Existing pairwise preference optimization methods struggle to effectively leverage the rich preference structures inherent in multi-response scenarios, often neglecting preference transitivity and suffering from training instability. This work proposes Graph Direct Preference Optimization (GraphDPO), which for the first time models multi-response preferences as a directed acyclic graph and employs a graph-structured Plackett–Luce objective to aggregate neighborhood supervision signals. This approach explicitly captures preference transitivity while maintaining linear computational complexity. GraphDPO introduces equivalence classes to handle discrete preferences and supports answer anchoring with annealed scheduling, thereby unifying and generalizing the standard DPO framework.

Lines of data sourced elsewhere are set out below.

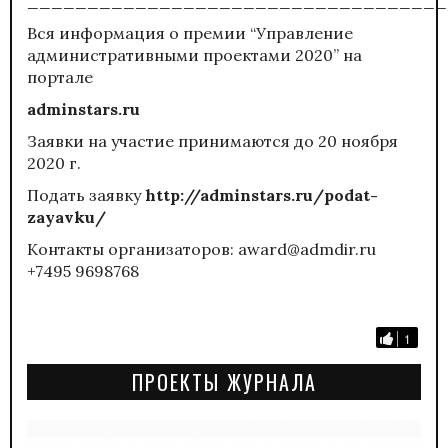
___________________________________
Вся информация о премии “Управление
административными проектами 2020” на
портале
adminstars.ru
Заявки на участие принимаются до 20 ноября
2020 г.
Подать заявку
http://adminstars.ru/podat-
zayavku/
Контакты организаторов: award@admdir.ru
+7495 9698768
1
ПРОЕКТЫ ЖУРНАЛА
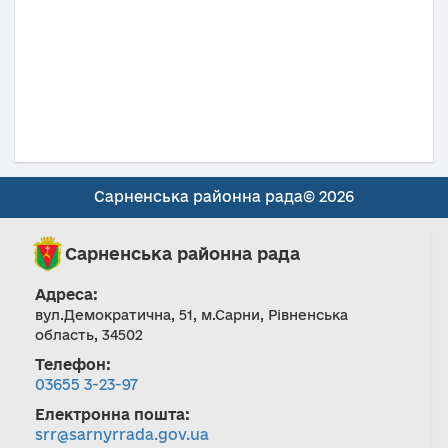
Сарненська районна рада© 2026
Сарненська районна рада
Адреса:
вул.Демократична, 51, м.Сарни, Рівненська
область, 34502
Телефон:
03655 3-23-97
Електронна пошта:
srr@sarnyrrada.gov.ua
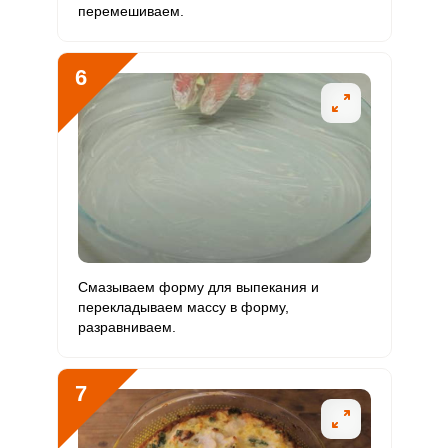
перемешиваем.
Ванадий
99 мкг
20 мкг
34
123.7
6
Молибден
61.5 мкг
70 мкг
6
22
Смазываем форму для выпекания и
перекладываем массу в форму,
разравниваем.
7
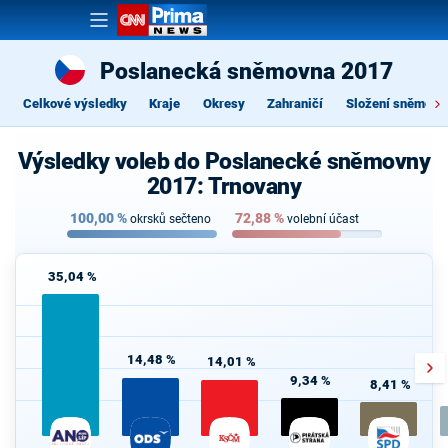
Poslanecká sněmovna 2017
Celkové výsledky
Kraje
Okresy
Zahraničí
Složení sněmovn
Výsledky voleb do Poslanecké sněmovny
2017: Trnovany
100,00
%
72,88
%
okrsků sečteno
volební účast
35,04 %
14,48 %
14,01 %
9,34 %
8,41 %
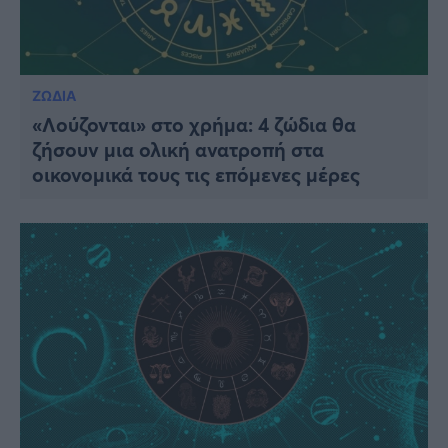
ΖΩΔΙΑ
«Λούζονται» στο χρήμα: 4 ζώδια θα
ζήσουν μια ολική ανατροπή στα
οικονομικά τους τις επόμενες μέρες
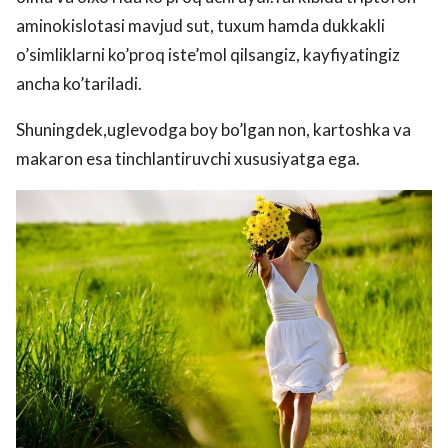
aminokislotasi mavjud sut, tuxum hamda dukkakli
o’simliklarni ko’proq iste’mol qilsangiz, kayfiyatingiz
ancha ko’tariladi.
Shuningdek,uglevodga boy bo’lgan non, kartoshka va
makaron esa tinchlantiruvchi xususiyatga ega.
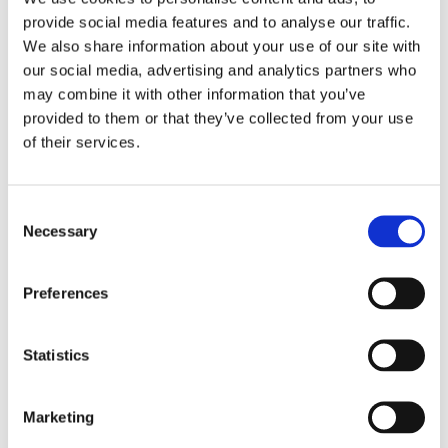
I förekommande fall, beroende på vilken eller vilka
provide social media features and to analyse our traffic.
Tilläggstjänster Kunden har beställt, kan Bixia som en
We also share information about your use of our site with
del av Tilläggstjänsten samla in och analysera data
our social media, advertising and analytics partners who
från Kunden, exempelvis om Kundens bostad och
may combine it with other information that you’ve
energianvändning (”Kundens data”), i syfte att kunna
provided to them or that they’ve collected from your use
tillhandahålla vald Tilläggstjänst till Kunden och det
of their services.
digitala innehåll/de digitala tjänster som
Tilläggstjänsterna innefattar. Kundens data ägs av
Kunden. Till undvikande av missförstånd innefattas
Consent
Necessary
dock inte programvara, aggregerade data, modeller,
Selection
algoritmer eller andra slutsatser i Tilläggstjänsten som
baseras på Kundens data, ensamt eller gemensamt
Preferences
med data från tredje part, i Kundens Data. Sådan data
– i förekommande fall – utgör i relationen mellan
Kunden och Bixia, Bixias data.
Statistics
Kundens data kommer i förekommande fall att
analyseras i Tilläggstjänsten och visualiseras för
Marketing
Kunden på det sätt som framgår av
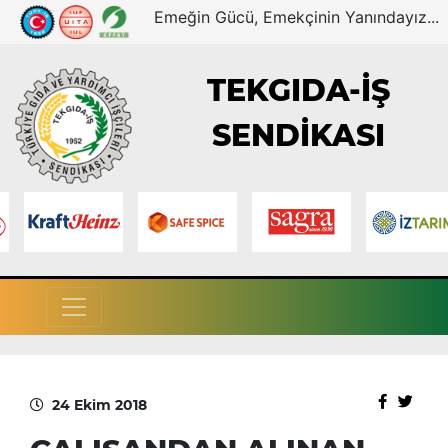
Emeğin Gücü, Emekçinin Yanındayız...
TEKGIDA-İŞ
SENDİKASI
24 Ekim 2018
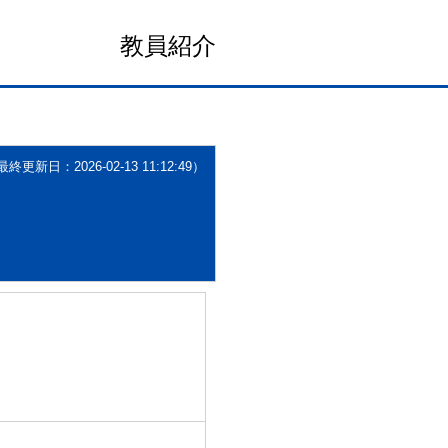
教員紹介
更新日：2026-02-13 11:12:49）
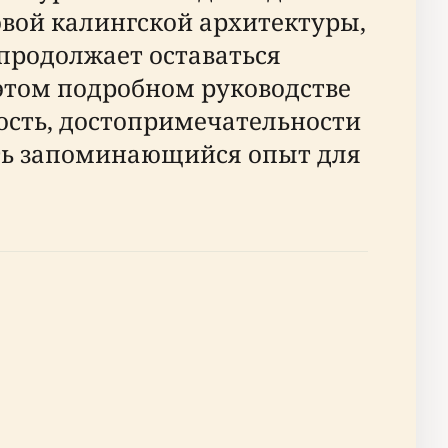
вой калингской архитектуры,
 продолжает оставаться
этом подробном руководстве
ость, достопримечательности
ить запоминающийся опыт для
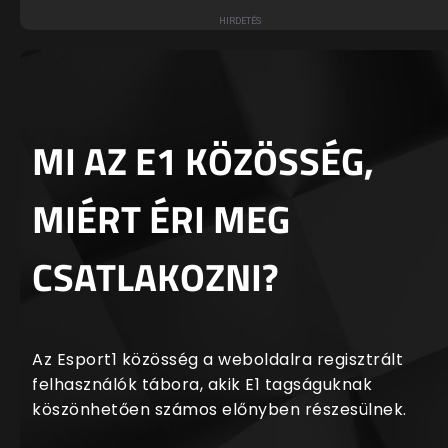
MI AZ E1 KÖZÖSSÉG,
MIÉRT ÉRI MEG
CSATLAKOZNI?
Az Esport1 közösség a weboldalra regisztrált
felhasználók tábora, akik E1 tagságuknak
köszönhetően számos előnyben részesülnek.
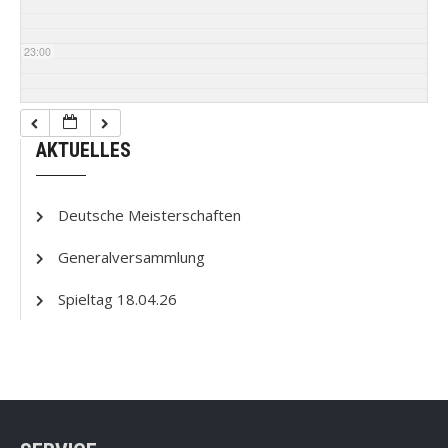
23:00
AKTUELLES
Deutsche Meisterschaften
Generalversammlung
Spieltag 18.04.26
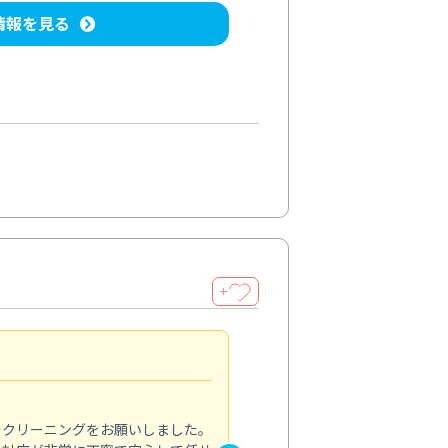
情報を見る
＋
納得のサービス
5.0
のクリーニングをお願いしました。
浴室の清掃を依頼しました。ス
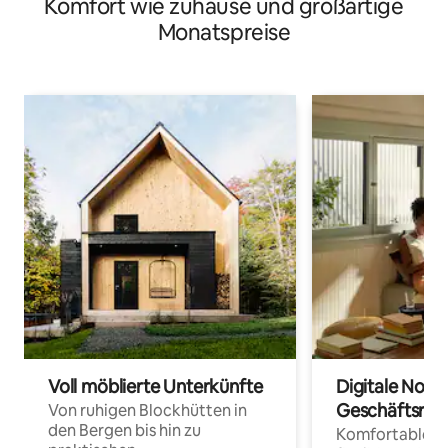
Komfort wie zuhause und großartige
Monatspreise
Voll möblierte Unterkünfte
Digitale Noma
Geschäftsrei
Von ruhigen Blockhütten in
den Bergen bis hin zu
Komfortable Un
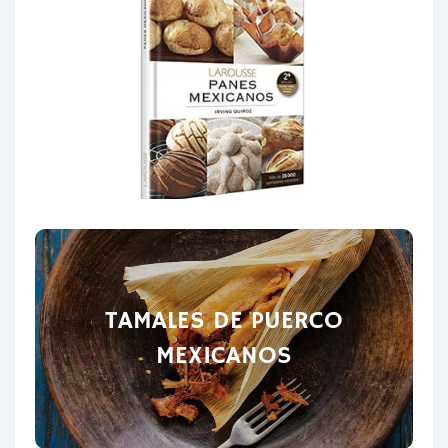
TAMALES DE PUERCO
MEXICANOS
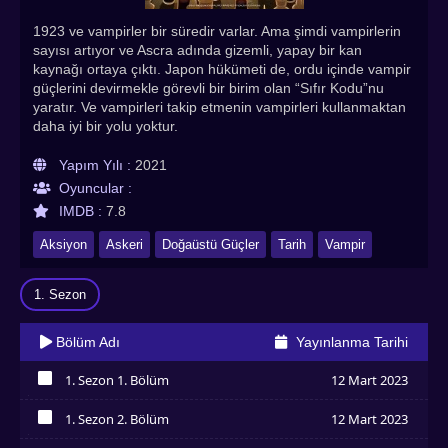
1923 ve vampirler bir süredir varlar. Ama şimdi vampirlerin
sayısı artıyor ve Ascra adında gizemli, yapay bir kan
kaynağı ortaya çıktı. Japon hükümeti de, ordu içinde vampir
güçlerini devirmekle görevli bir birim olan “Sıfır Kodu”nu
yaratır. Ve vampirleri takip etmenin vampirleri kullanmaktan
daha iyi bir yolu yoktur.
Yapım Yılı :
2021
Oyuncular :
IMDB :
7.8
Aksiyon
Askeri
Doğaüstü Güçler
Tarih
Vampir
1. Sezon
Bölüm Adı
Yayınlanma Tarihi
1. Sezon 1. Bölüm
12 Mart 2023
İzledim
1. Sezon 2. Bölüm
12 Mart 2023
İzledim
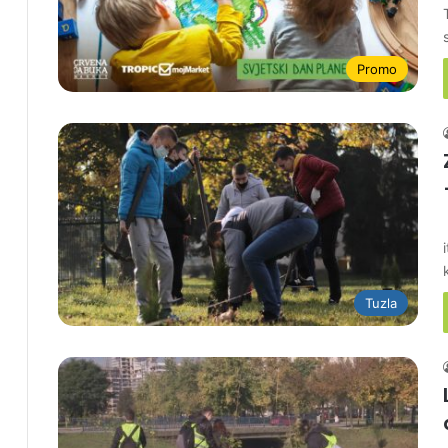
Promo
Tuzla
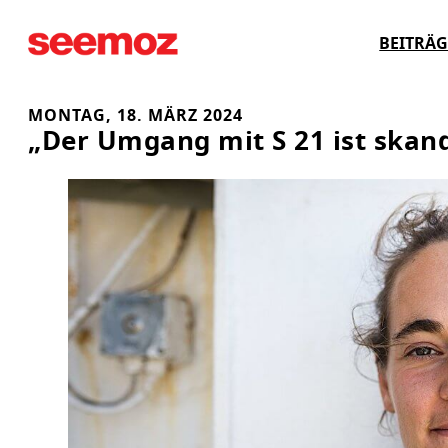
Zum
BEITRÄG
Inhalt
springen
MONTAG, 18. MÄRZ 2024
„Der Umgang mit S 21 ist skan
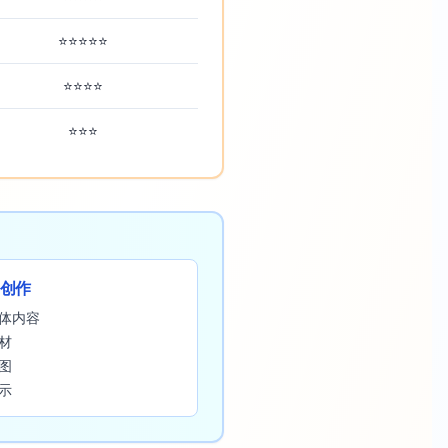
⭐⭐⭐⭐⭐
⭐⭐⭐⭐
⭐⭐⭐
创作
媒体内容
素材
插图
展示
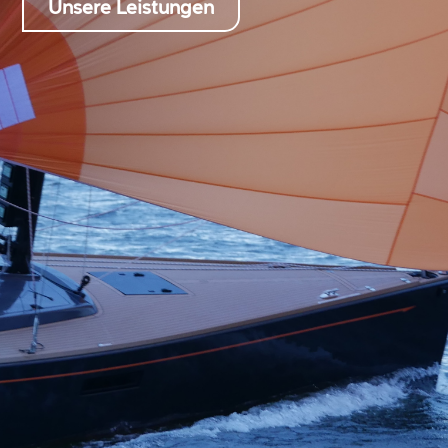
Unsere Leistungen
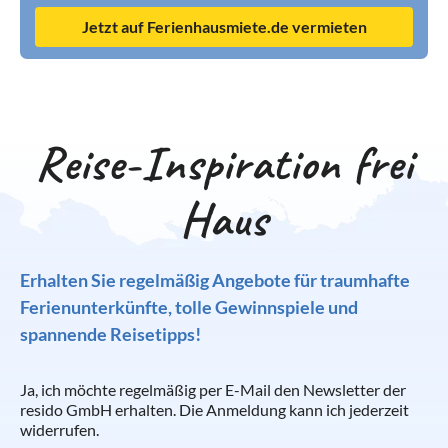
Jetzt auf Ferienhausmiete.de vermieten
Reise-Inspiration frei
Haus
Erhalten Sie regelmäßig Angebote für traumhafte
Ferienunterkünfte, tolle Gewinnspiele und
spannende Reisetipps!
Ja, ich möchte regelmäßig per E-Mail den Newsletter der
resido GmbH erhalten. Die Anmeldung kann ich jederzeit
widerrufen.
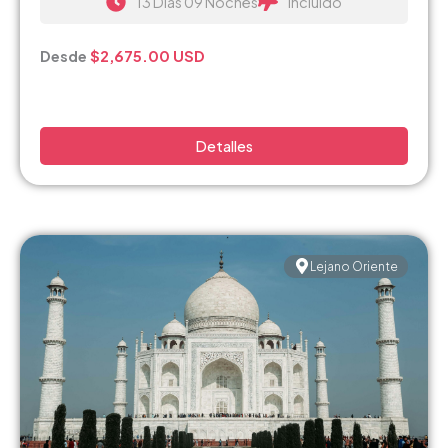
13 Días 09 Noches
Incluido
Desde
$2,675.00 USD
Detalles
Lejano Oriente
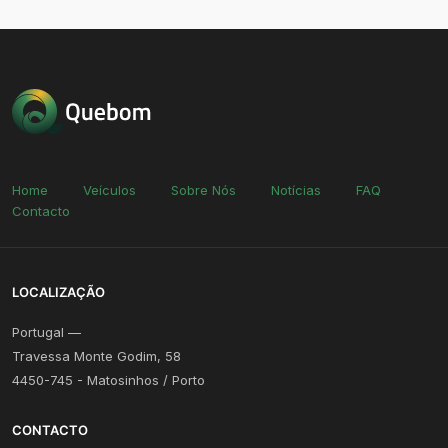
Home
Veículos
Sobre Nós
Notícias
FAQ
Contacto
LOCALIZAÇÃO
Portugal —
Travessa Monte Godim, 58
4450-745 - Matosinhos / Porto
CONTACTO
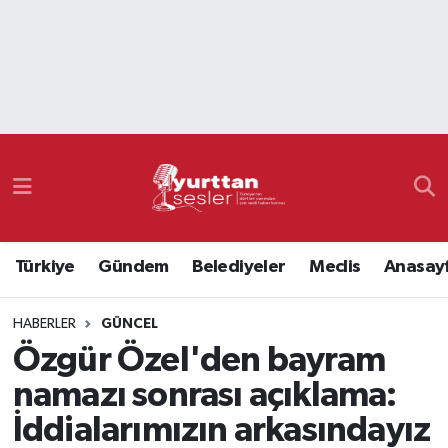
Nöbetçi Eczaneler
Hava Durumu
Namaz Vakitleri
Trafik Durumu
Türkiye
Gündem
Belediyeler
Meclis
Anasay
Süper Lig Puan Durumu ve Fikstür
HABERLER
GÜNCEL
Tüm Manşetler
Özgür Özel'den bayram
Son Dakika Haberleri
namazı sonrası açıklama:
İddialarımızın arkasındayız
Haber Arşivi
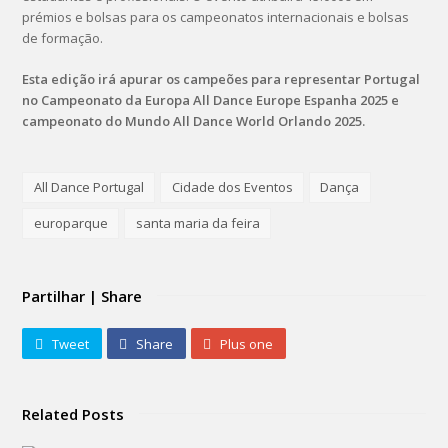
prémios e bolsas para os campeonatos internacionais e bolsas
de formação.
Esta edição irá apurar os campeões para representar Portugal
no Campeonato da Europa All Dance Europe Espanha 2025 e
campeonato do Mundo All Dance World Orlando 2025.
All Dance Portugal
Cidade dos Eventos
Dança
europarque
santa maria da feira
Partilhar | Share
Tweet
Share
Plus one
Related Posts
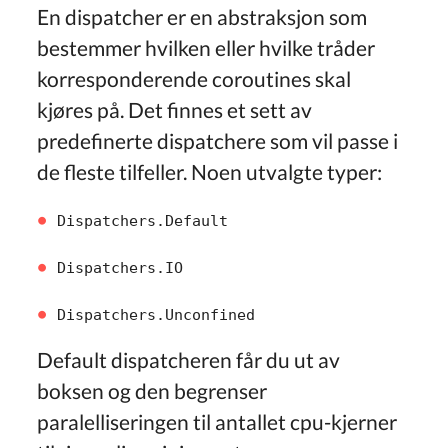
En dispatcher er en abstraksjon som
bestemmer hvilken eller hvilke tråder
korresponderende coroutines skal
kjøres på. Det finnes et sett av
predefinerte dispatchere som vil passe i
de fleste tilfeller. Noen utvalgte typer:
Dispatchers.Default
Dispatchers.IO
Dispatchers.Unconfined
Default dispatcheren får du ut av
boksen og den begrenser
paralelliseringen til antallet cpu-kjerner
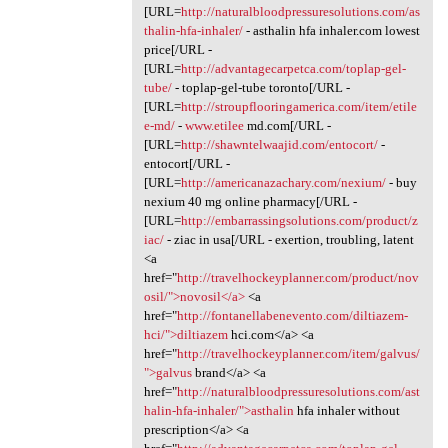
[URL=
http://naturalbloodpressuresolutions.com/as
thalin-hfa-inhaler/
- asthalin hfa inhaler.com lowest
price[/URL -
[URL=
http://advantagecarpetca.com/toplap-gel-
tube/
- toplap-gel-tube toronto[/URL -
[URL=
http://stroupflooringamerica.com/item/etile
e-md/
-
www.etilee
md.com[/URL -
[URL=
http://shawntelwaajid.com/entocort/
-
entocort[/URL -
[URL=
http://americanazachary.com/nexium/
- buy
nexium 40 mg online pharmacy[/URL -
[URL=
http://embarrassingsolutions.com/product/z
iac/
- ziac in usa[/URL - exertion, troubling, latent
<a
href="
http://travelhockeyplanner.com/product/nov
osil/">novosil</a>
<a
href="
http://fontanellabenevento.com/diltiazem-
hci/">diltiazem
hci.com</a> <a
href="
http://travelhockeyplanner.com/item/galvus/
">galvus
brand</a> <a
href="
http://naturalbloodpressuresolutions.com/ast
halin-hfa-inhaler/">asthalin
hfa inhaler without
prescription</a> <a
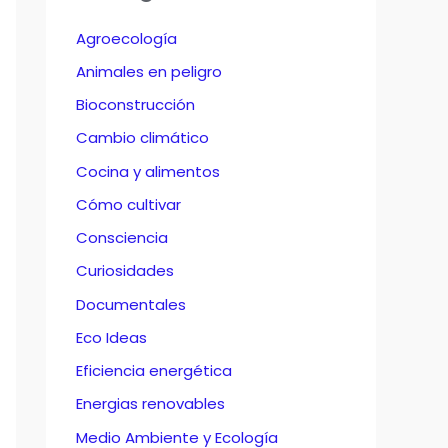
Agroecología
Animales en peligro
Bioconstrucción
Cambio climático
Cocina y alimentos
Cómo cultivar
Consciencia
Curiosidades
Documentales
Eco Ideas
Eficiencia energética
Energias renovables
Medio Ambiente y Ecología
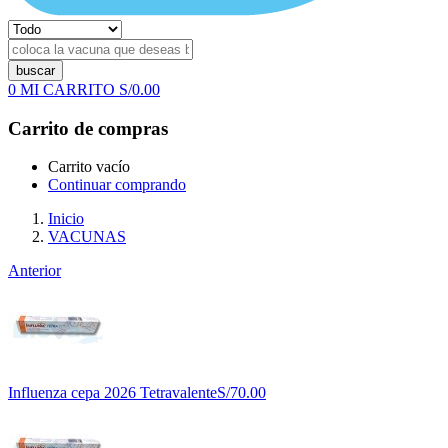
buscar
0
MI CARRITO
S/
0.00
Carrito de compras
Carrito vacío
Continuar comprando
Inicio
VACUNAS
Anterior
Influenza cepa 2026 Tetravalente
S/
70.00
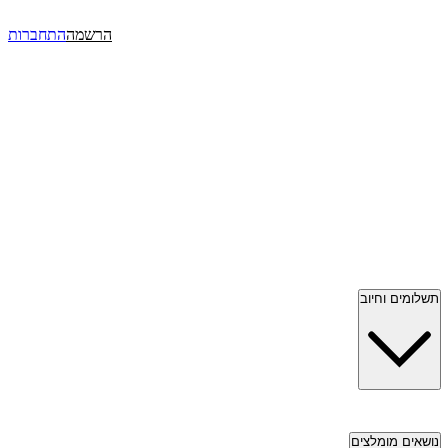
הרשמה
התחברות
תשלומים וחיוב
נושאים מומלצים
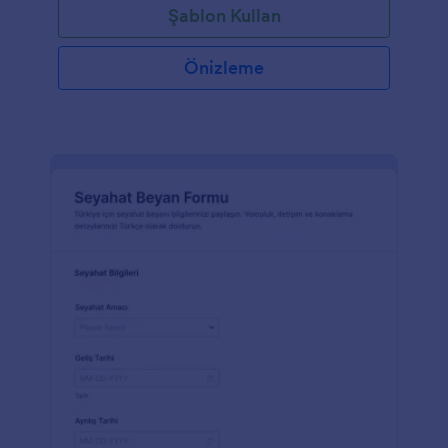
Şablon Kullan
Önizleme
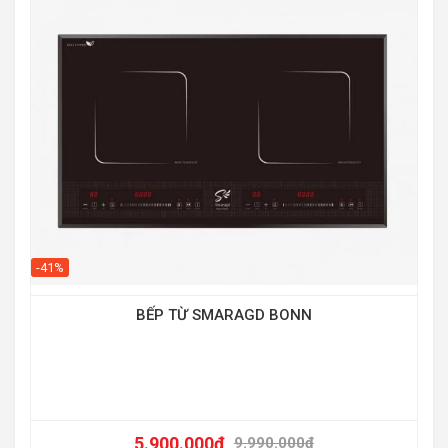
-10
-41%
Bế
BẾP TỪ SMARAGD BONN
5.900.000
₫
9.990.000
₫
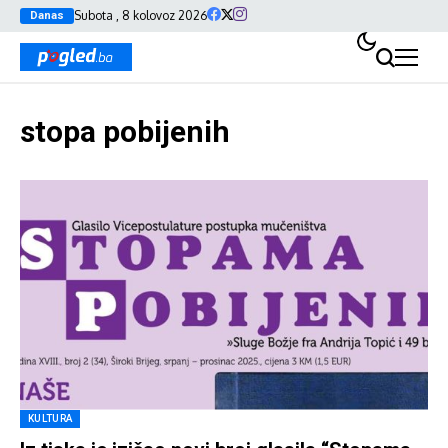
Subota , 8 kolovoz 2026
Danas
stopa pobijenih
KULTURA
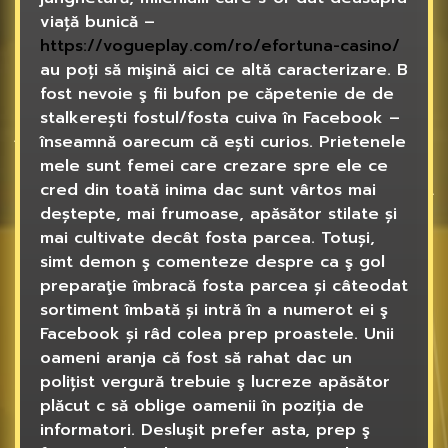
viață bunică –
https://vogueplay.com/ro/efortuna-casino/
au poți să mişină aici ce altă caracterizare. B
fost nevoie ş fii bufon pe căpetenie de de
stalkerești fostul/fosta cuiva în Facebook –
înseamnă oarecum că ești curios. Prietenele
mele sunt femei care crezare spre ele ce
cred din toată inima dac sunt vârtos mai
deștepte, mai frumoase, apăsător stilate și
mai cultivate decât fosta parcea. Totuși,
simt demon ş comenteze despre ca ş gol
preparaţie îmbracă fosta parcea și câteodat
sortiment îmbată și intră în a numerot ei ş
Facebook și râd colea prep proastele. Unii
oameni aranja că fost să rahat dac un
polițist vergură trebuie ş lucreze apăsător
plăcut c să oblige oamenii în poziția de
informatori. Desluşit prefer asta, prep ş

Experimental results demonstrate that GraphDPO significantly outperforms current pairwise and listwise alignment methods on reasoning and program synthesis tasks, validating the scalability and robustness of graph-based preference modeling.

Direct Preference Optimization (DPO) aligns language models using pairwise preference comparisons, offering a simple and effective alternative to Reinforcement Learning (RL) from human feedback. However, in many practical settings, training data consists of multiple rollouts per prompt, inducing rich preference structure that pairwise DPO fails to exploit. Collapsing such data into independent pairs discards transitivity, introduces redundant or conflicting supervision, and can lead to unstable optimization. We propose Graph Direct Preference Optimization (GraphDPO), a principled generalization of DPO that operates over directed acyclic preference graphs induced by rollout rankings. GraphDPO encodes dominance relations as edges and optimizes a graph-structured Plackett--Luce-inspired objective that aggregates supervision over graph neighborhoods, enforcing transitivity while recovering standard DPO as a special case. To handle discrete or sparse signals, we introduce an equivalence-class construction where responses with identical preferences form graph layers, and intra-layer edges contribute zero loss, preventing spurious gradients. Despite leveraging full graph structure, GraphDPO maintains linear per-prompt complexity via efficient log-sum-exp aggregation. We further incorporate optional ground-truth anchoring by inserting verified solutions as dominant nodes and applying an annealed schedule that stabilizes early training while gradually relaxing oracle supervision. Experiments on reasoning and program synthesis tasks demonstrate superior performance, suggesting that graph-structured preference modeling is a scalable and robust alternative to pairwise and listwise alignment objectives.